C++ unsigned characters not working as intended


I've always dealt with unsigned numbers but for some weird reason they're not working in this code.

Here is the function I have

string compare (unsigned char H[4])
{
unsigned int sum = H[3] + H[2] * 0x100 + H[1] * 0x100 * 0x100 + H[0] * 0x100 * 0x100 * 0x100;
switch(sum)
    {
    case 0x414b4220: return "akb"; break;
    case 0x89425446: return "png"; break;
    case 0xefbbbf3c: return "plist"; break;
    case 0x4c574600:
    case 0x5df90000: return "lwf"; break;
    case 0x4a4d5000:
    case 0x424d4900:
    case 0x434c5300:
    case 0x43485000:
    case 0x53544700:
    case 0x4d415000: return "bin"; break;
    default: return "";
    }

}

The function is being called this way:

unsigned char C[4];
fin2>>C[0]>>C[1]>>C[2]>>C[3];
string ext = compare(C);

The output I'm getting for the value of sum is always 0x89425446, however the value return is always "". So where am I going wrong?

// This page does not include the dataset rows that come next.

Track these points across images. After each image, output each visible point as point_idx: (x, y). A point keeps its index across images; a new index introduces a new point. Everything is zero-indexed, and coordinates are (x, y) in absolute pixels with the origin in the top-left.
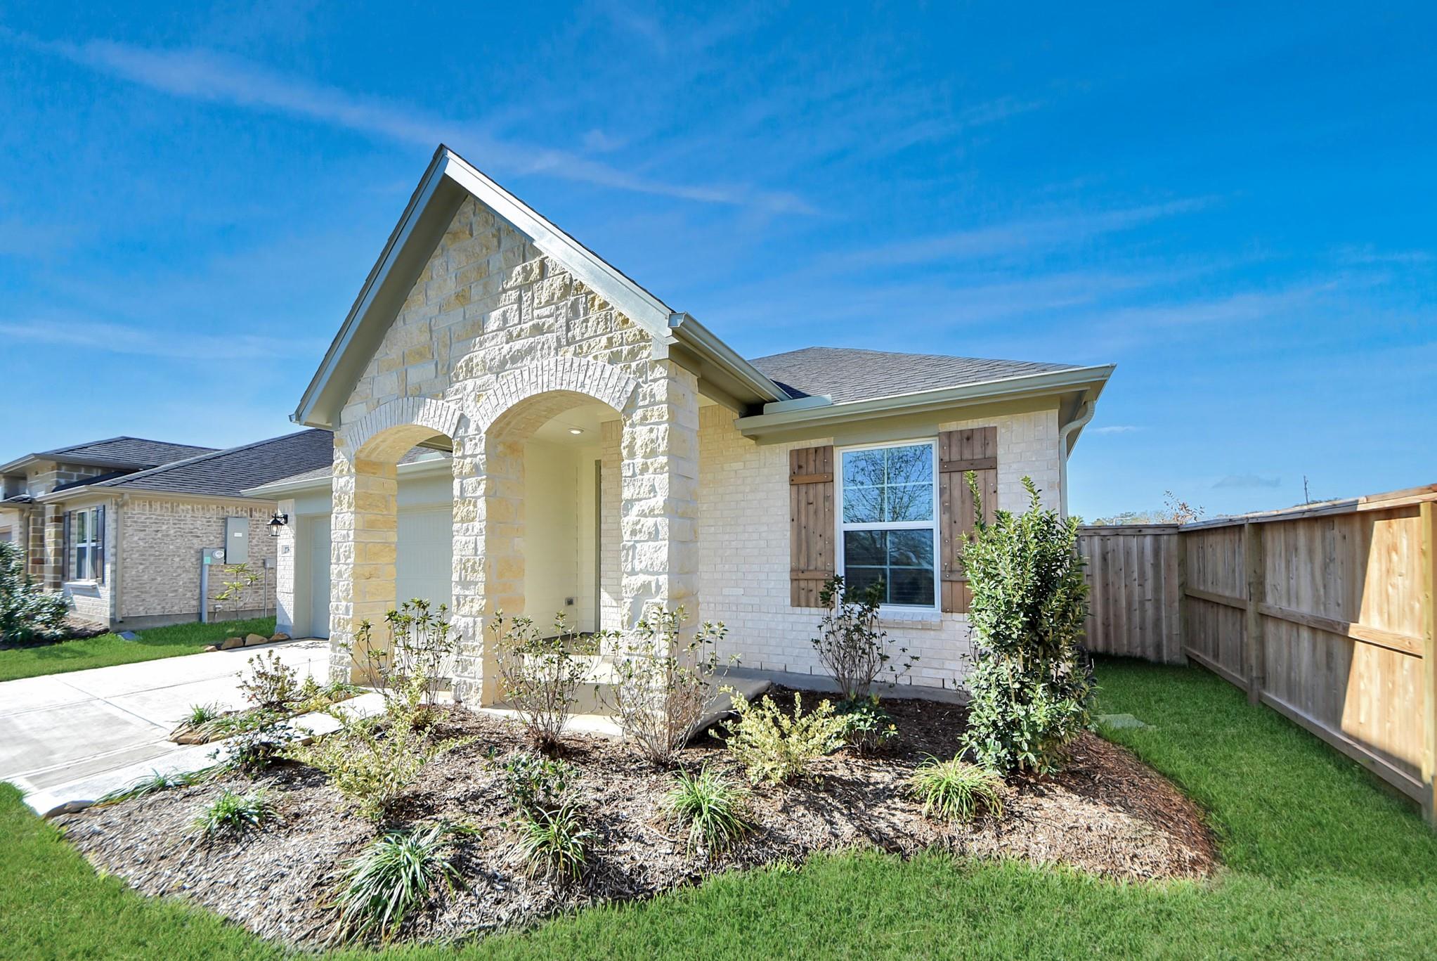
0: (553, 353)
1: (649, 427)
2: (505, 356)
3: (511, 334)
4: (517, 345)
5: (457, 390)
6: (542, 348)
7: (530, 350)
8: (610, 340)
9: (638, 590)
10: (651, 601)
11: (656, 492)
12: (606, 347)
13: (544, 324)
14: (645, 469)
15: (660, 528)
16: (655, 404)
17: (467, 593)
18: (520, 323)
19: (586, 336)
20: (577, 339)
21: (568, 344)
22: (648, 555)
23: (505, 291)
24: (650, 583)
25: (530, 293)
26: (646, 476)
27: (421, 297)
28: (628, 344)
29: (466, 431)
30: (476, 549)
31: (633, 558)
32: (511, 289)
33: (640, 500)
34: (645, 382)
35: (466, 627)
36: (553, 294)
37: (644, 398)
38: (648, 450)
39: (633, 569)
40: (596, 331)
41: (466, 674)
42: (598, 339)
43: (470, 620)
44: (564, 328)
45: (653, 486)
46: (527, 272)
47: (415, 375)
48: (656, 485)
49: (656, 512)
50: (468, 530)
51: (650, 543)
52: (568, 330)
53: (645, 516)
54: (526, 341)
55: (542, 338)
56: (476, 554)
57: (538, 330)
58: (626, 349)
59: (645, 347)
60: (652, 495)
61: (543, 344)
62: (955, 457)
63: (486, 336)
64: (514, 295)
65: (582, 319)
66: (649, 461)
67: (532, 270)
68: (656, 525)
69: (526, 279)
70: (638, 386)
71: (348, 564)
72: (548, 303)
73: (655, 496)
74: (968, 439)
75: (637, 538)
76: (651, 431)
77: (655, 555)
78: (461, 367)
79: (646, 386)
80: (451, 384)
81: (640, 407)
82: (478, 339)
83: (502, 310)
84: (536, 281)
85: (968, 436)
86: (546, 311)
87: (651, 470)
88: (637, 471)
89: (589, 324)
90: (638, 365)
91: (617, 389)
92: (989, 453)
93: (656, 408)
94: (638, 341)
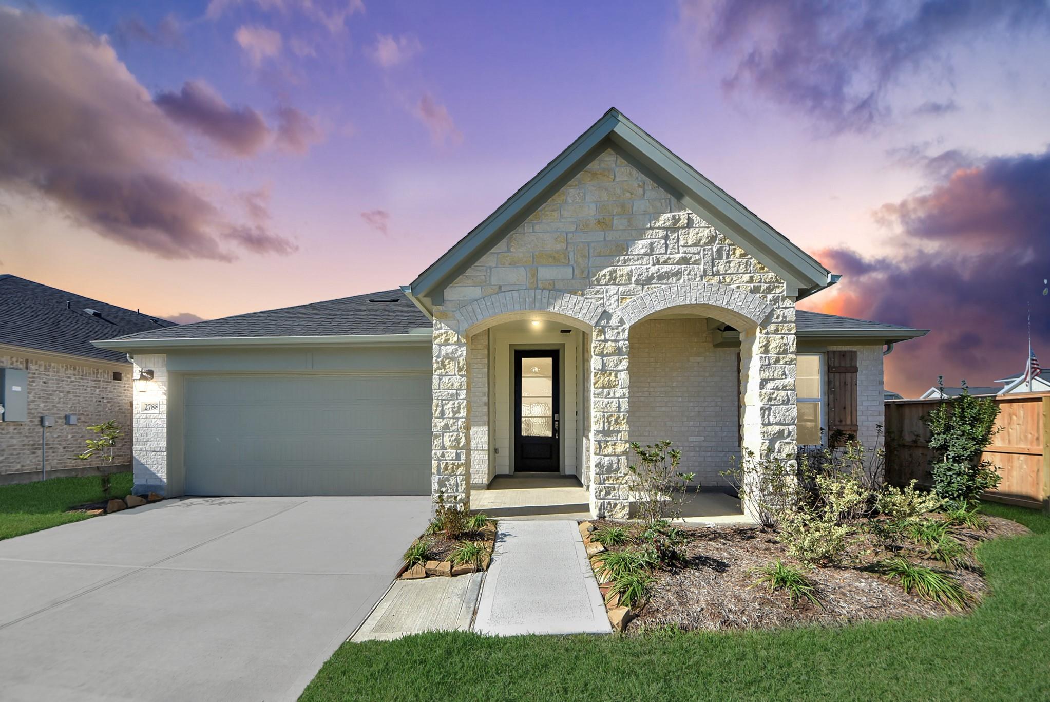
0: (698, 279)
1: (781, 336)
2: (652, 274)
3: (658, 260)
4: (665, 268)
5: (598, 292)
6: (689, 274)
7: (678, 274)
8: (751, 278)
9: (775, 434)
10: (784, 441)
11: (786, 375)
12: (747, 282)
13: (691, 258)
14: (777, 361)
15: (790, 398)
16: (785, 322)
17: (608, 439)
18: (666, 253)
19: (728, 272)
20: (721, 273)
21: (713, 275)
22: (781, 413)
23: (651, 228)
24: (783, 430)
25: (676, 235)
26: (778, 365)
27: (556, 214)
28: (765, 283)
29: (608, 322)
30: (619, 407)
31: (769, 415)
32: (659, 228)
33: (775, 379)
34: (778, 308)
35: (611, 463)
36: (700, 240)
37: (778, 317)
38: (782, 349)
39: (769, 422)
40: (738, 271)
41: (610, 497)
42: (740, 276)
43: (615, 459)
44: (710, 264)
45: (784, 371)
46: (676, 220)
47: (546, 273)
48: (787, 372)
49: (787, 388)
50: (609, 394)
51: (782, 406)
52: (713, 265)
53: (778, 390)
54: (673, 267)
55: (689, 267)
56: (619, 411)
57: (685, 261)
58: (764, 286)
59: (778, 287)
60: (784, 377)
61: (690, 271)
62: (837, 364)
63: (631, 257)
64: (661, 233)
65: (725, 261)
66: (781, 357)
67: (679, 219)
68: (787, 395)
69: (675, 224)
70: (773, 310)
71: (458, 419)
72: (694, 245)
73: (786, 378)
74: (843, 356)
75: (773, 403)
76: (782, 338)
77: (787, 414)
78: (605, 275)
79: (779, 311)
80: (591, 285)
81: (774, 323)
82: (622, 258)
83: (649, 241)
84: (683, 228)
85: (843, 354)
86: (694, 250)
87: (782, 362)
88: (772, 362)
89: (731, 265)
90: (773, 297)
91: (758, 310)
92: (853, 364)
93: (785, 325)
94: (773, 282)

Note: Sometimes the output I get is 0x80000000


Solution

  • I have figured out the problem, I hope:

    H[0] * 0x100 * 0x100 * 0x100
    

    (Let us assume 32-bit integers)

    According to this answer, 0x100 is actually a signed constant. Furthermore, according to implicit integer promotion rules:

    unsigned char or unsigned short can be converted to int if it can hold its entire value range, and unsigned int otherwise;

    Thus, the H[0] will be converted to a signed int, so the whole expression is signed, so an H[0] of 0x89 will result in an attempt to get a value of (signed int) (0x89000000), or in other words you will have an integer overflow, undefined behaviour, which in your case gives you an unexpectedly negative value.

    As I mentioned in my comments, the canonical way of converting four unsigned bytes to an unsigned integer is:

    unsigned int sum = (unsigned int) H[3]
                    | ((unsigned int) H[2] << 8)
                    | ((unsigned int) H[1] << 16)
                    | ((unsigned int) H[0] << 24);
    

    This explicitly promotes H[] to unsigned int, and using a << shift avoids problems of unexpected sign conversions.

    PS: Please do not be rude to fellow users - I almost deleted this answer when I saw your comment.